* _TO BE DONE_
Turn the lines of the entries from the line with "order: Agaricales" to the line with "genus: Cystopteris", both included, into a numbered list, leaving out any blank lines.

Stored data entries:

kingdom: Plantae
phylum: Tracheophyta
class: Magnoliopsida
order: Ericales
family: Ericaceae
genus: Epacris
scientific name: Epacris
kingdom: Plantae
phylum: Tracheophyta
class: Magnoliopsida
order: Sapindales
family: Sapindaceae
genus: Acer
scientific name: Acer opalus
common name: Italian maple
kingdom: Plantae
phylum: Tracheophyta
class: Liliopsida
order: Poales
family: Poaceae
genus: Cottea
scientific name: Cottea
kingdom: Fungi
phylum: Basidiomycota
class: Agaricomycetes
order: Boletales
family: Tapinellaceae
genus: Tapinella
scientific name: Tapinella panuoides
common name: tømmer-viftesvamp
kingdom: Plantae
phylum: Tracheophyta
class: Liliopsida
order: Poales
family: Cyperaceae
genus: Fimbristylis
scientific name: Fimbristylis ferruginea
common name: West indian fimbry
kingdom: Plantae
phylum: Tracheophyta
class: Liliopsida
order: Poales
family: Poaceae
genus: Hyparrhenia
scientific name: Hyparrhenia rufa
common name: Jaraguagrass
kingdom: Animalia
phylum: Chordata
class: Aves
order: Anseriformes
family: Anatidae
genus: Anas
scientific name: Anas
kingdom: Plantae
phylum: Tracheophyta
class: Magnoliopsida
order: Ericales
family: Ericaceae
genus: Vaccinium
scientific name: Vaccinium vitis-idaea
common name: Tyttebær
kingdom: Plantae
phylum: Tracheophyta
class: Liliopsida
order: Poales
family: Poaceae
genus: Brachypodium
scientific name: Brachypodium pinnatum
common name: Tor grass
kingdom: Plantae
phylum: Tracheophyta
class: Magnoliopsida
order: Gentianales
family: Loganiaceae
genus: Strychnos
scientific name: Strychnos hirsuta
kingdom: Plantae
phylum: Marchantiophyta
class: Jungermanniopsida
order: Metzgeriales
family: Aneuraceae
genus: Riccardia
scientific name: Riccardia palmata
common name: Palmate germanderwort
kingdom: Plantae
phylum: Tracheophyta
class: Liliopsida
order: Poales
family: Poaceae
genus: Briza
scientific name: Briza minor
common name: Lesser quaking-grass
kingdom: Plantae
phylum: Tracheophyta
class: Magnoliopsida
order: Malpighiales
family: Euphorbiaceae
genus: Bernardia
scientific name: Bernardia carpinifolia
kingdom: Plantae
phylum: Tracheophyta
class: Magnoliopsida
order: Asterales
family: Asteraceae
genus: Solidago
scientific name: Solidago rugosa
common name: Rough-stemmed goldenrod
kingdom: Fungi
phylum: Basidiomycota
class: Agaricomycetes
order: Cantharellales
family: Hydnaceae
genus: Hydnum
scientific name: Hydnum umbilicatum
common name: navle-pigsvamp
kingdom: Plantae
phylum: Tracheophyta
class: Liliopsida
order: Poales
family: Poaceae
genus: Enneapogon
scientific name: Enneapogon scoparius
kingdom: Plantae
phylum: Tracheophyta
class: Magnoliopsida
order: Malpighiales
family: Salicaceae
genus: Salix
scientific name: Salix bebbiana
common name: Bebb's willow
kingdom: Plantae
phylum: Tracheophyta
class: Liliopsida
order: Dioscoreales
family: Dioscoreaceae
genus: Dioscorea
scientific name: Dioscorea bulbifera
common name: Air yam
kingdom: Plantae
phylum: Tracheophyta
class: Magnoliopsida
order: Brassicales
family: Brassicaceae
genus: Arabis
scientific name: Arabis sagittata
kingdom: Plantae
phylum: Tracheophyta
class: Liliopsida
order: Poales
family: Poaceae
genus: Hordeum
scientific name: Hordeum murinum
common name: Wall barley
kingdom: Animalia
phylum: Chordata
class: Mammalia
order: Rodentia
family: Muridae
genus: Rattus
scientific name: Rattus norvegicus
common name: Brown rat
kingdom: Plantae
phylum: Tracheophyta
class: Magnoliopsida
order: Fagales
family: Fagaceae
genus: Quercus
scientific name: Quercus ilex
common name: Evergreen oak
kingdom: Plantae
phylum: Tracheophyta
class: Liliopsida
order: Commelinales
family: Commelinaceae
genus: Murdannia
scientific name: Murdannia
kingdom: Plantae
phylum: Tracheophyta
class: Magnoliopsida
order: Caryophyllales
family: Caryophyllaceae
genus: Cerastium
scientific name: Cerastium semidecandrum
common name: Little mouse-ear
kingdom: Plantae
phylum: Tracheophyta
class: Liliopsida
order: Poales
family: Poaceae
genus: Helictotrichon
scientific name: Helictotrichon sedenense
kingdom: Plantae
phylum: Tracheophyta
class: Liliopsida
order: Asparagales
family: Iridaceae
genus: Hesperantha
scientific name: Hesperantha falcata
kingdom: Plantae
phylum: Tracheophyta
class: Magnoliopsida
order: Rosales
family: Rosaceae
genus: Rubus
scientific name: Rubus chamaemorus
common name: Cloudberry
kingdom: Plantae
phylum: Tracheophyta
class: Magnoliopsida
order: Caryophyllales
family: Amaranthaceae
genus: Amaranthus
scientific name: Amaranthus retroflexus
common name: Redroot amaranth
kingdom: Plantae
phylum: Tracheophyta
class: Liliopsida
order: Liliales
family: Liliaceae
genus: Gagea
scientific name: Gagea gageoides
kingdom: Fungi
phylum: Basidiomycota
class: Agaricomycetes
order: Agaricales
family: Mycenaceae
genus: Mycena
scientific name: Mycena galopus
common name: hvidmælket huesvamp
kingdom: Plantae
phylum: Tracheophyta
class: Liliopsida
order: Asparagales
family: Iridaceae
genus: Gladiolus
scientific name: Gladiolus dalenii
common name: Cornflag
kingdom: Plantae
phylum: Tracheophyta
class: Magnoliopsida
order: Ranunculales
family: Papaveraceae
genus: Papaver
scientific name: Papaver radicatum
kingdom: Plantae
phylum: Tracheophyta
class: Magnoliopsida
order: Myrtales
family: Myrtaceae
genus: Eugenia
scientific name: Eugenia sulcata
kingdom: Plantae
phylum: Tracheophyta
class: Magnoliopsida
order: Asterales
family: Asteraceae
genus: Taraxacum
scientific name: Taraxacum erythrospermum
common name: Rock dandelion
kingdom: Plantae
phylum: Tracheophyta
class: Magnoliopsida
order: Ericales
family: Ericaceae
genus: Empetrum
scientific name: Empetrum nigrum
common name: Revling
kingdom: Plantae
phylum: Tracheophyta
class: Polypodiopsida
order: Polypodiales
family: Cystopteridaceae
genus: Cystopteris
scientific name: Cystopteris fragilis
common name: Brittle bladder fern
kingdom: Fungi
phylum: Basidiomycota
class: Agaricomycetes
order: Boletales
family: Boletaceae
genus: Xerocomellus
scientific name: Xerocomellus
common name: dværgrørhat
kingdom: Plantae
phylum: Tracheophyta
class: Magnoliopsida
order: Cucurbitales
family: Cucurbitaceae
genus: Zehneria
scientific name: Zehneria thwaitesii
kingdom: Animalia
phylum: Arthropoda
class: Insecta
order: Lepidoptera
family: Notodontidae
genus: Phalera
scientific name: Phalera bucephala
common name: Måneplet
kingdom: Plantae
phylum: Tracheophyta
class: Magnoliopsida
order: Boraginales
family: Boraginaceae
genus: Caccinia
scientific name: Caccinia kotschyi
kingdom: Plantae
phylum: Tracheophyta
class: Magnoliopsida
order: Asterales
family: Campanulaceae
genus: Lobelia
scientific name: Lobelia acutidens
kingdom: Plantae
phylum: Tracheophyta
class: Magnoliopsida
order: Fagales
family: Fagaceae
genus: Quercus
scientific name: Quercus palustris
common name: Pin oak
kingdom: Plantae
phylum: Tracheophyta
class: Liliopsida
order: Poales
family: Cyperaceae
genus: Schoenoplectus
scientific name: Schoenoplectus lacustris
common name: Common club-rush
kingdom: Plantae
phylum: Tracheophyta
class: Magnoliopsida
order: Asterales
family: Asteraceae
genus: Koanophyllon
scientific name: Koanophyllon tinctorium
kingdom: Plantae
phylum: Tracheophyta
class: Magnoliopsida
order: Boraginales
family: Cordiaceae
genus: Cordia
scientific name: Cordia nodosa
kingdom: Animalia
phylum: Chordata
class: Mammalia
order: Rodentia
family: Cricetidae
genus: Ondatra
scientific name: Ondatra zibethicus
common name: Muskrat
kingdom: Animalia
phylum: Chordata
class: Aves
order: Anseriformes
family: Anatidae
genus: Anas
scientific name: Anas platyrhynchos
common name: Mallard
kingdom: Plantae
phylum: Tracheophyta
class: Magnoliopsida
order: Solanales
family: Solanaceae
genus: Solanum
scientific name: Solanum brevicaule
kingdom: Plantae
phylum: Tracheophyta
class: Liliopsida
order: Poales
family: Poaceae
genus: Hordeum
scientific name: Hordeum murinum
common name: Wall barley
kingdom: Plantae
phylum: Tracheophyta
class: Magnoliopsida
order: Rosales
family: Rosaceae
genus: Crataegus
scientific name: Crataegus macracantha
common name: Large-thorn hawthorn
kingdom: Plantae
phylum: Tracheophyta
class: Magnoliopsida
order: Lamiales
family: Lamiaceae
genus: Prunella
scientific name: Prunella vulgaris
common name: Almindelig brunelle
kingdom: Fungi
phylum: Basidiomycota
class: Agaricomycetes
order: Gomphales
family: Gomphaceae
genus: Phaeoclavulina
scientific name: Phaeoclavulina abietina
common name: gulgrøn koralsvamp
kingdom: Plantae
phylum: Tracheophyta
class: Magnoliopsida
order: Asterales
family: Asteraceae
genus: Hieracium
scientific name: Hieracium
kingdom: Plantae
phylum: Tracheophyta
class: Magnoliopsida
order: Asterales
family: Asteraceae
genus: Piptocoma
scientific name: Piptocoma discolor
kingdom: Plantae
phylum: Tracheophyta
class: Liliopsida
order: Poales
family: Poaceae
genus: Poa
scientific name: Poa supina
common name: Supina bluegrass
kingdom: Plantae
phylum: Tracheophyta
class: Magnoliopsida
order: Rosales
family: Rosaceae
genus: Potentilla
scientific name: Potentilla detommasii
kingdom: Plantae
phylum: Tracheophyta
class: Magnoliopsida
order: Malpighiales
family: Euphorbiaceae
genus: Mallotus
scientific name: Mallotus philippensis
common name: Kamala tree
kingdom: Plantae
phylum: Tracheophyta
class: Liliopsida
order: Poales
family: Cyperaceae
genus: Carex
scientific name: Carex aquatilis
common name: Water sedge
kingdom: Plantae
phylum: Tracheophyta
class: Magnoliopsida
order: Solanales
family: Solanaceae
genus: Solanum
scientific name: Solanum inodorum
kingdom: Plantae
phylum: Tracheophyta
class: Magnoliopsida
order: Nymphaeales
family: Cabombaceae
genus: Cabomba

* _IN RESPONSE_
1. order: Agaricales
2. family: Mycenaceae
3. genus: Mycena
4. scientific name: Mycena galopus
5. common name: hvidmælket huesvamp
6. kingdom: Plantae
7. phylum: Tracheophyta
8. class: Liliopsida
9. order: Asparagales
10. family: Iridaceae
11. genus: Gladiolus
12. scientific name: Gladiolus dalenii
13. common name: Cornflag
14. kingdom: Plantae
15. phylum: Tracheophyta
16. class: Magnoliopsida
17. order: Ranunculales
18. family: Papaveraceae
19. genus: Papaver
20. scientific name: Papaver radicatum
21. kingdom: Plantae
22. phylum: Tracheophyta
23. class: Magnoliopsida
24. order: Myrtales
25. family: Myrtaceae
26. genus: Eugenia
27. scientific name: Eugenia sulcata
28. kingdom: Plantae
29. phylum: Tracheophyta
30. class: Magnoliopsida
31. order: Asterales
32. family: Asteraceae
33. genus: Taraxacum
34. scientific name: Taraxacum erythrospermum
35. common name: Rock dandelion
36. kingdom: Plantae
37. phylum: Tracheophyta
38. class: Magnoliopsida
39. order: Ericales
40. family: Ericaceae
41. genus: Empetrum
42. scientific name: Empetrum nigrum
43. common name: Revling
44. kingdom: Plantae
45. phylum: Tracheophyta
46. class: Polypodiopsida
47. order: Polypodiales
48. family: Cystopteridaceae
49. genus: Cystopteris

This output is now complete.